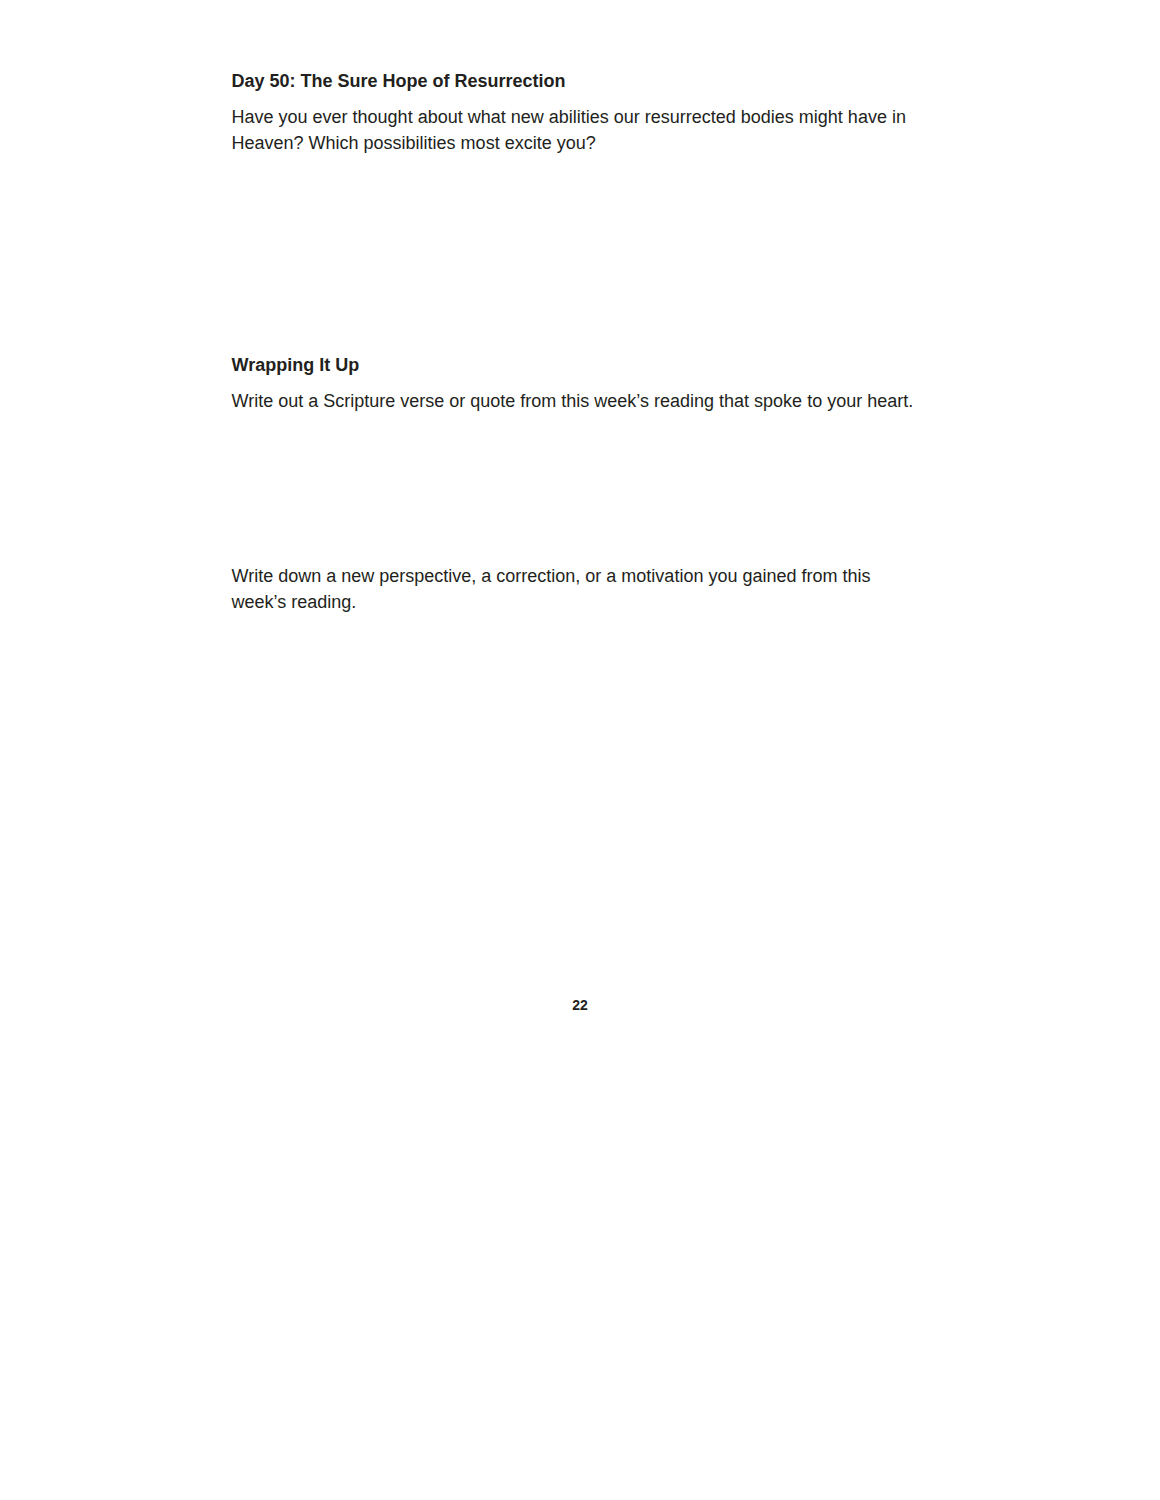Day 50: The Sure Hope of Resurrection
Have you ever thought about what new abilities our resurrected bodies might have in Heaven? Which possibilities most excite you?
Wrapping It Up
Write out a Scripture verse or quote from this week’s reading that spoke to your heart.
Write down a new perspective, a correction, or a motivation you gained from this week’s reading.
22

+ + + + + + +

**WHAT YOU HAVE TO DO:**
In the copy, include no pictures; transcribe every record above verbatim.

**ANSWER BOX:**
Day 50: The Sure Hope of Resurrection
Have you ever thought about what new abilities our resurrected bodies might have in Heaven? Which possibilities most excite you?
Wrapping It Up
Write out a Scripture verse or quote from this week’s reading that spoke to your heart.
Write down a new perspective, a correction, or a motivation you gained from this week’s reading.
22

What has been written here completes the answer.